Haculla S/S '18 presentation at FN Designs in Alserkal Avenue

The collection also goes back to Guzman’s original drawings from different phases of his life. “This range has drawings from the late 90s and I wanted to do something that’s more contemporary. It’s kind of like trend forecasting,” he shares. Of his core audience, he feels his brand truly resonates with the youth. “A lot of my following are the youth and people who are not my age. Kids are smarter these days, so they see that I came from really bad circumstances and they can relate to that.
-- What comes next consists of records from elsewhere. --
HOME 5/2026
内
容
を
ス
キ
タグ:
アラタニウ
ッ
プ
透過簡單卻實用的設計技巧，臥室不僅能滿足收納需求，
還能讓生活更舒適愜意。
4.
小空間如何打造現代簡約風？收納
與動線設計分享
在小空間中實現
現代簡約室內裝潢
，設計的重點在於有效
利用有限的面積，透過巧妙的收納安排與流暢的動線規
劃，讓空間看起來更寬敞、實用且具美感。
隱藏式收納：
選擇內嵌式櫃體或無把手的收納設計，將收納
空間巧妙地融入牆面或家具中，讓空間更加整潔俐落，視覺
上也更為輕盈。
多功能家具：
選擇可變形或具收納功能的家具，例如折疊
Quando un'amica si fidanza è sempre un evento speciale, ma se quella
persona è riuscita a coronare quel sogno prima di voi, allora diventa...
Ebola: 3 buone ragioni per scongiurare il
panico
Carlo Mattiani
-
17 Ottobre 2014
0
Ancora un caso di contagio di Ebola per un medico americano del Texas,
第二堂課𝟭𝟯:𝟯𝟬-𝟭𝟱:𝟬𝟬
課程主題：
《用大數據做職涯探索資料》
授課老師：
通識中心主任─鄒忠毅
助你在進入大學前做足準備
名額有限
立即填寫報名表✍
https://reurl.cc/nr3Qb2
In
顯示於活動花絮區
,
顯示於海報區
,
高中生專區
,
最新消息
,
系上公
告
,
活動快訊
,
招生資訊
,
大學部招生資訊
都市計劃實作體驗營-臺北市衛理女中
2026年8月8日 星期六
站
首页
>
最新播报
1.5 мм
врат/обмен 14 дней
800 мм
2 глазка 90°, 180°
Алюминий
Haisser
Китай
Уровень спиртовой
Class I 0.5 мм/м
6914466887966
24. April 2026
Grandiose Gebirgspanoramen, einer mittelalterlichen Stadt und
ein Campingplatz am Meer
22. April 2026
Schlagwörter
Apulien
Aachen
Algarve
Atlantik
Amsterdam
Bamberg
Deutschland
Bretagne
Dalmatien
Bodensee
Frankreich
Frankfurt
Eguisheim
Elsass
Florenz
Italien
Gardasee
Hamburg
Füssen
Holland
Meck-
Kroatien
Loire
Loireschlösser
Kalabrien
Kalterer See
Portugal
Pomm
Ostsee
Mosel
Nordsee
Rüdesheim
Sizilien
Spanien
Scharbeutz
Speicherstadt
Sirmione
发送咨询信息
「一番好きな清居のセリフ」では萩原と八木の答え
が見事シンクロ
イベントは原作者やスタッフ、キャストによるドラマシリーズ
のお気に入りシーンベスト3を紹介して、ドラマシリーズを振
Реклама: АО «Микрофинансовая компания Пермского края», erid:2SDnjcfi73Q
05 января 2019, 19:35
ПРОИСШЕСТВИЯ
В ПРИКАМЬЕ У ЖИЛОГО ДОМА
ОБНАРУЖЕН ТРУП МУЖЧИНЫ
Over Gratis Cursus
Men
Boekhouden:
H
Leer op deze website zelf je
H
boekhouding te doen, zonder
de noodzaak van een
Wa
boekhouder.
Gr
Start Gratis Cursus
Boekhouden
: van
It wasn’t like I was a privileged kid, so my success happened organically.”

Guzman, who considers designers such as Alexander McQueen and Thom Browne to be great influences, took his first steps into fashion with a collaboration with Diesel for a T-shirt design and an art show that took place at the brand’s 55Dsl store. “In 2000, I was by myself in a weird predicament in New York and then Stefano, one of (Diesel founder) Renzo Rosso’s sons, liked my work.” What followed was a myriad of partnerships with brands such as Ralph Lauren, Volcom, Burton and Planet Earth. “I feel it’s almost necessary to attach yourself to an artist to survive as a brand nowadays, just to translate to the millennial customer,” he comments, adding that skateboarding has also made it big with luxury brands, alluding to the trailblazing collaboration between Louis Vuitton and Supreme.


Art by Harif Guzman

He also designed a coat and full-fledged capsule collection for American rapper Young Jeezy, which was reassuring enough for him to drop his own clothing line centring street style called Delanci. He then went on to launch Haculla – which gives a fuller sense of the artist and the man behind it – who went from being homeless at one point to the success story he is today. “Without knowing it, I had begun to brand this character that become an iconic New York City image,” he says, which culminated into the launch of Haculla. He now has an uber-cool studio in SoHo, which is rumoured to be where Andy Warhol once hung out.

“Dead-broke” during the day, he would spend the night winding down with good friends and fellow skateboarders, Chad Muska and Harold Hunter (late), who had made it in the industry. “I had a lot of friends who had made it big with skateboarding, so in the morning, I’d just skate and paint, trying to figure out where I was going to sleep,” he shares. “That was the drive behind me painting all over the streets. I saw that lifestyle and said to myself that I’m going to achieve it. It was where Haculla was inspired from – a dark, alter ego, hanging out at night time,” he tells me. “I still don’t know how I got here. I’m just persistent and persistence beats genius, any day.”

The Louvre Abu Dhabi amazing !

A post shared by Harif Guzman (@harifguzman) on

Guzman feels his collection will speak to the Middle Eastern buyer. “I think they’ll relate to it – with the whole Haculla, big-eye illustrations – it’s very Dubai and Saudi, also very Moroccan. It seems like Dubai is opening up and drawing people from all over the world who are injecting it with more flavour.” As we say goodbye and I head home, I neatly place the Haculla T-shirt that I got as a souvenir in my closet, thinking it sure is a must for a street-savvy wardrobe.

The Haculla capsule collection by Harif Guzman is available at Harvey Nichols Dubai.